With intravenous foscarnet, there was gradual arrest of the retinitis with increasing granularity of the affected retina. Serial Optical Coherence Tomography (OCT) and Fluorescein Angiography (FA) demonstrated extreme thinning of the peripheral retina OU and retinal vascular non-perfusion. Given her history of lymphoma and state of health, her medical physicians advised against any systemic steroids, so she was treated with topical prednisolone and difluprednate in eyes as well as topical brimonidine, dorzolamide, and timolol. A multidisciplinary team assessed the patient for intraocular lymphoma, which was ruled out given her clinical picture, CMV-positive PCR, and a good response to treatment with antivirals. Had the aqueous PCR been negative or the patient not responded to antivirals, additional testing would have been pursued. At five months of follow-up, the patient developed a macula-involving retinal detachment of the right eye (Figure 2), which was repaired with silicone oil. Her post-operative Snellen acuity was 20/200. She also required a glaucoma tube OD for elevated eye pressure. Her fellow eye has 20/400 vision with increased central macular thickness (Figure 2) and poor retinal perfusion on angiography. She continues to be followed with a guarded prognosis.

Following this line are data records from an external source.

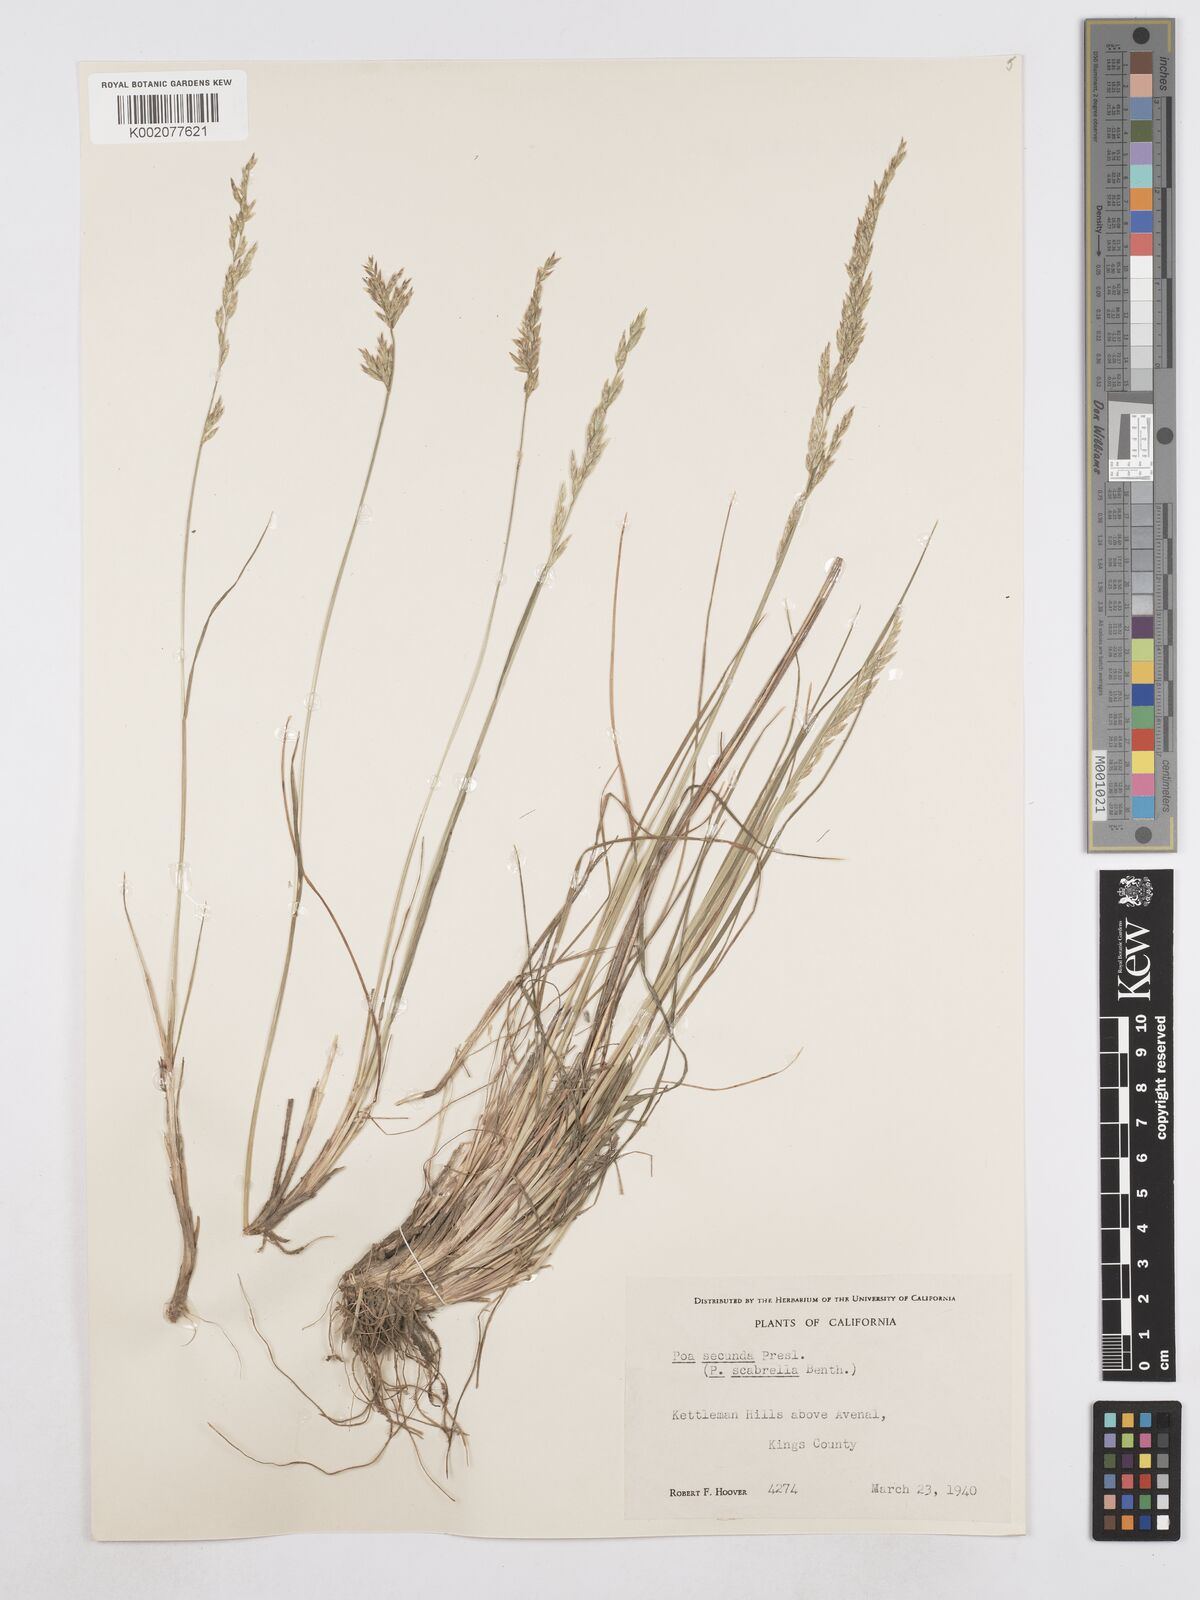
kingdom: Plantae
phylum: Tracheophyta
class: Liliopsida
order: Poales
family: Poaceae
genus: Poa
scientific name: Poa secunda
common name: Sandberg bluegrass
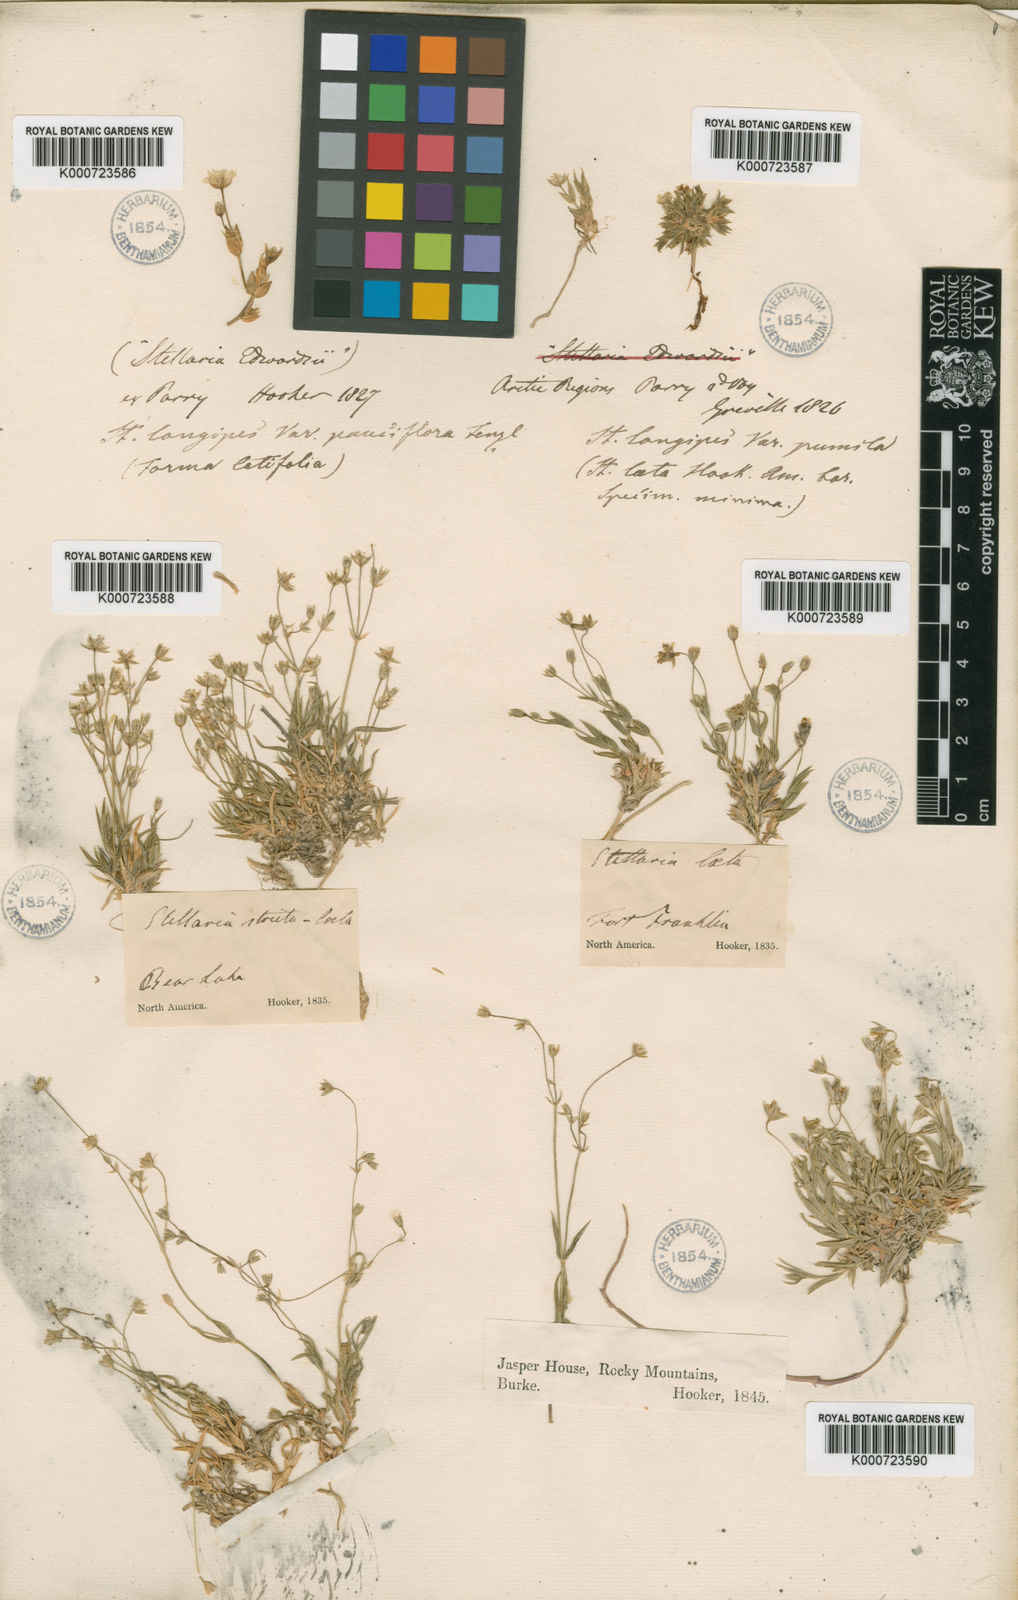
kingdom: Plantae
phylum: Tracheophyta
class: Magnoliopsida
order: Caryophyllales
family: Caryophyllaceae
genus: Stellaria
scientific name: Stellaria longipes
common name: Goldie's starwort
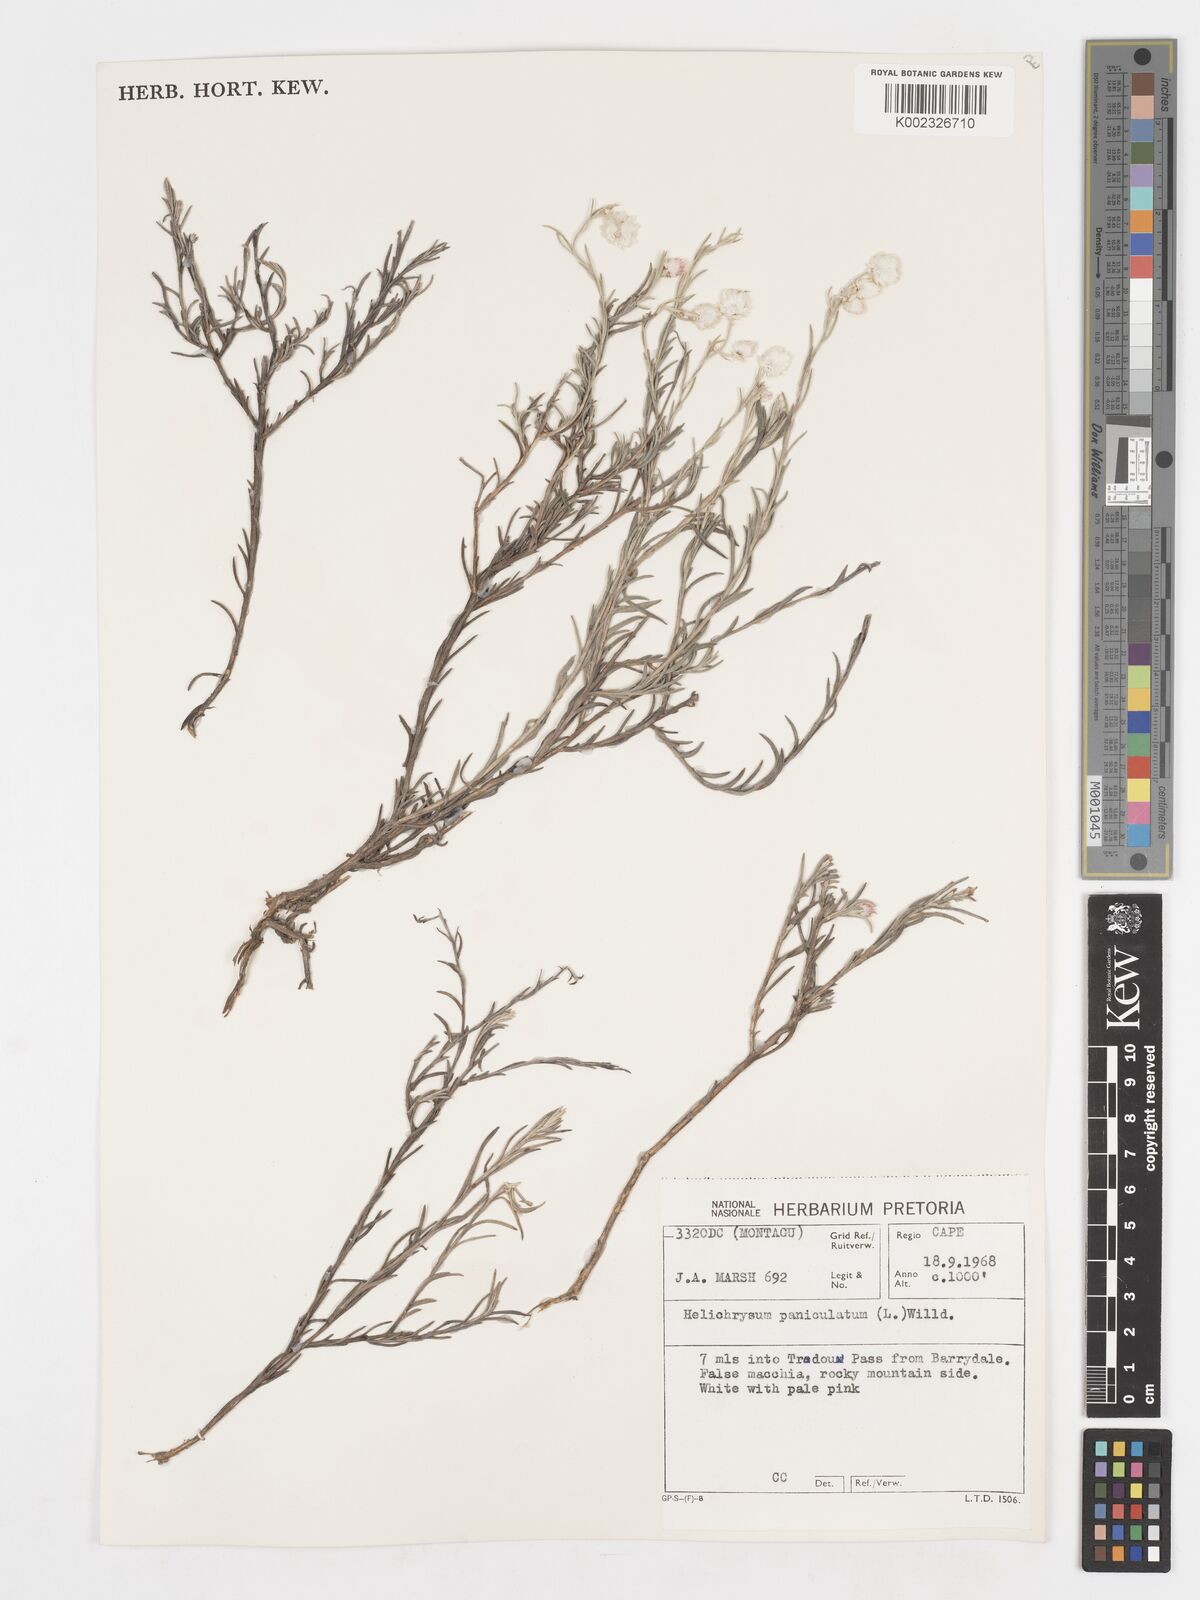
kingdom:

Figure 2: Optical coherence tomography demonstrating (A) macula-involving retinal detachment OD and (B) macular edema OS.
CMV has a high seroprevalence in the United States and is latent in many healthy individuals. It can be reactivated when T-cell immunity is reduced in cases of chronic illness or Acquired Immunodeficiency Syndrome (AIDS) with CD4 counts below 50 per microL. With the advent of Highly Active Antiretroviral Therapy (HAART) therapy in the management of patients with AIDS and resulting decreased incidence of AIDS related CMV retinitis, CMV retinitis is now becoming increasingly recognized in non-HIV patients with limited immune dysfunction such as from age, diabetes, or systemic immunosuppressive therapy .
Patients with CMV retinitis are at increased risk of delay to diagnosis and appropriate therapy as many cases are initially presumed to be secondary to HSV or VZV in the absence of any history of HIV infection, severe leukopenia, or CMV viremia. CMV retinitis in the absence of viremia is rare [2,4], but has been associated with oral CMV lesions. Without prompt therapy with an effective anti-viral, irreversible blindness can ensue.
The case of this patient suggests that CMV may be sequestered in the eye causing severe retinitis without clinically affecting other organs or causing detectable viremia. For this reason, practitioners should maintain a high index of suspicion and consider confirmation of viral etiology by PCR of intraocular fluid samples, even when CMV viremia is absent, CD4 counts are above 50 per microliter, and no other systemic manifestations are present.